The provisions contained in this Paragraph 4.3 shall be applicable to all prospective transactions.
For the purpose of this Paragraph 4.3, all entities falling under the definition of related parties shall not vote to approve the relevant transaction irrespective of whether the entity is a party to the particular transaction or not.
The Company shall submit within 30 days from the date of publication of its standalone and consolidated financial results for the half year, disclosures of related party transactions on a consolidated basis, in the format specified in the relevant accounting standards for annual results to the stock exchanges and publish the same on its website.
Review and Approval of Related Party Transactions by Audit Committee
All Related Party Transactions, including Material Related Party Transaction but excluding Exempted Transactions, will be put to the Audit Committee for its review and prior approval in a meeting or by way of circular resolution. Any member of the Committee who has a potential interest in any Related Party Transaction will recuse himself or herself and abstain from discussion and voting on the approval of the Related Party Transaction.
To review a Related Party Transaction, the Committee will be provided with all relevant material information of the Related Party Transaction, including the terms of the transaction, the business purpose of the transaction, the benefits/ loss to the Company, and any other relevant matters.
In determining whether to approve a Related Party Transaction, the Committee may consider all such factors/ or may call such information/ or seek external advice/ opinion as it may consider appropriate in its sole judgment.
If the Committee determines that a Related Party Transaction should be brought before the Board, or if the Board in any case elects to review any such matter or it is mandatory under any law for Board to approve the Related Party Transaction, then the considerations set forth above shall apply to the Board’s review and approval of the matter, with such modification as may be necessary.

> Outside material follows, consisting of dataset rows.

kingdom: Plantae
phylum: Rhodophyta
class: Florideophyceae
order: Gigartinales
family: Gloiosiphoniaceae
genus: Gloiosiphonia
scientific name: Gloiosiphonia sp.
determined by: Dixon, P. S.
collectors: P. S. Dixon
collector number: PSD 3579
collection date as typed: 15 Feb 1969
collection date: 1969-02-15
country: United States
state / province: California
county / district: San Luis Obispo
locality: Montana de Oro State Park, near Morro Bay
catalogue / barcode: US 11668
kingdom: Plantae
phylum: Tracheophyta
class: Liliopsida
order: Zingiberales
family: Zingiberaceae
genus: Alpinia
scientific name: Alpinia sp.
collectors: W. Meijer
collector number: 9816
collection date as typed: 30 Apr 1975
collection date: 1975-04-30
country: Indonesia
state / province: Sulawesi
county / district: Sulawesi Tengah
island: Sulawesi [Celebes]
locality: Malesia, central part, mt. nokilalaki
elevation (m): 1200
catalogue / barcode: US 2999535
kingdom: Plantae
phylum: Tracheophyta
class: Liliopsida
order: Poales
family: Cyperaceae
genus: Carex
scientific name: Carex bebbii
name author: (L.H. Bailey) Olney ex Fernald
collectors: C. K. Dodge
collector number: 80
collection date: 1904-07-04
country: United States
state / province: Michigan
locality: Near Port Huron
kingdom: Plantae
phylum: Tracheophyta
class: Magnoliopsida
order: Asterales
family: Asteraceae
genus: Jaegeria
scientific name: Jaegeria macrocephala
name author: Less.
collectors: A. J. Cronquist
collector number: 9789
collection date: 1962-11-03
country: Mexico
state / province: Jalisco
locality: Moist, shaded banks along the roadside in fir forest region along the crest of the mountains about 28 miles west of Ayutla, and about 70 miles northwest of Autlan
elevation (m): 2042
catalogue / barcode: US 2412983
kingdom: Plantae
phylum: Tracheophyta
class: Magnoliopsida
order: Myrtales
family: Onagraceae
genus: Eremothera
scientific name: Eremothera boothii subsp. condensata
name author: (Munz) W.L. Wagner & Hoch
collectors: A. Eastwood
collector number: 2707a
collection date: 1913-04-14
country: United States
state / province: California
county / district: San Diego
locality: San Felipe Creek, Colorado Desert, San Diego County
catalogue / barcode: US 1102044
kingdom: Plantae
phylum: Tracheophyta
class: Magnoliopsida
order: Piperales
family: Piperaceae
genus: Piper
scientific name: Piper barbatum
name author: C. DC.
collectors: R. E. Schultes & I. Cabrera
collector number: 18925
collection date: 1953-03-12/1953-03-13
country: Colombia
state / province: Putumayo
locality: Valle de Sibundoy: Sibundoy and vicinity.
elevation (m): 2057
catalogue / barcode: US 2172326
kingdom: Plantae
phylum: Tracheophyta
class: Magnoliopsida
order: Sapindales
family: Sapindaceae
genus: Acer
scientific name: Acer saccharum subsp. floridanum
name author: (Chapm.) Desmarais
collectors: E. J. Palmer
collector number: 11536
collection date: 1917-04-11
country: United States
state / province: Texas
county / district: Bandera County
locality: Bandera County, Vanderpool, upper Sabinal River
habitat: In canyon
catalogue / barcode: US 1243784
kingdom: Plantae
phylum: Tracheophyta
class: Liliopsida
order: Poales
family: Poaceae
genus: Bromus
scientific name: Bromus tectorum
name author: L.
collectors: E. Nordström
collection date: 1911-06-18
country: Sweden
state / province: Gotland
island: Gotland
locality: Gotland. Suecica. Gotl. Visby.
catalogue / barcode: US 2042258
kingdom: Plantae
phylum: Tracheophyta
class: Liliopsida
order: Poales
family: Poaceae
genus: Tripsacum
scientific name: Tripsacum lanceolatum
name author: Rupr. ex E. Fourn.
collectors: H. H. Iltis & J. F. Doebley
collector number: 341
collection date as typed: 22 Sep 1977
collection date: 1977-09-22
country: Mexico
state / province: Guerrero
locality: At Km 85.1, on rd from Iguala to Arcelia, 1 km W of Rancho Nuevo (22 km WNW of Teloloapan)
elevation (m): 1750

POST FACTO CONSIDERATION OF RELATED PARTY TRANSACTIONS
In the event the Company becomes aware of a Related Party Transaction with a Related Party that has not been approved under this Policy, the matter shall be reviewed by the Committee. The Committee shall consider all of the relevant facts and circumstances regarding the Related Party Transaction, and shall evaluate all options available to the Company, including ratification, revision or termination of the Related Party Transaction.
In connection with any review of a Related Party Transaction, the Committee has authority to modify or waive any procedural requirements of this Policy.
This Policy will be communicated to all operational employees and other concerned persons of the Company.
REVIEW AND UPDATION OF THE POLICY
The Board shall review this policy at least once in every three years and if necessary shall update the same on the recommendation of the Committee.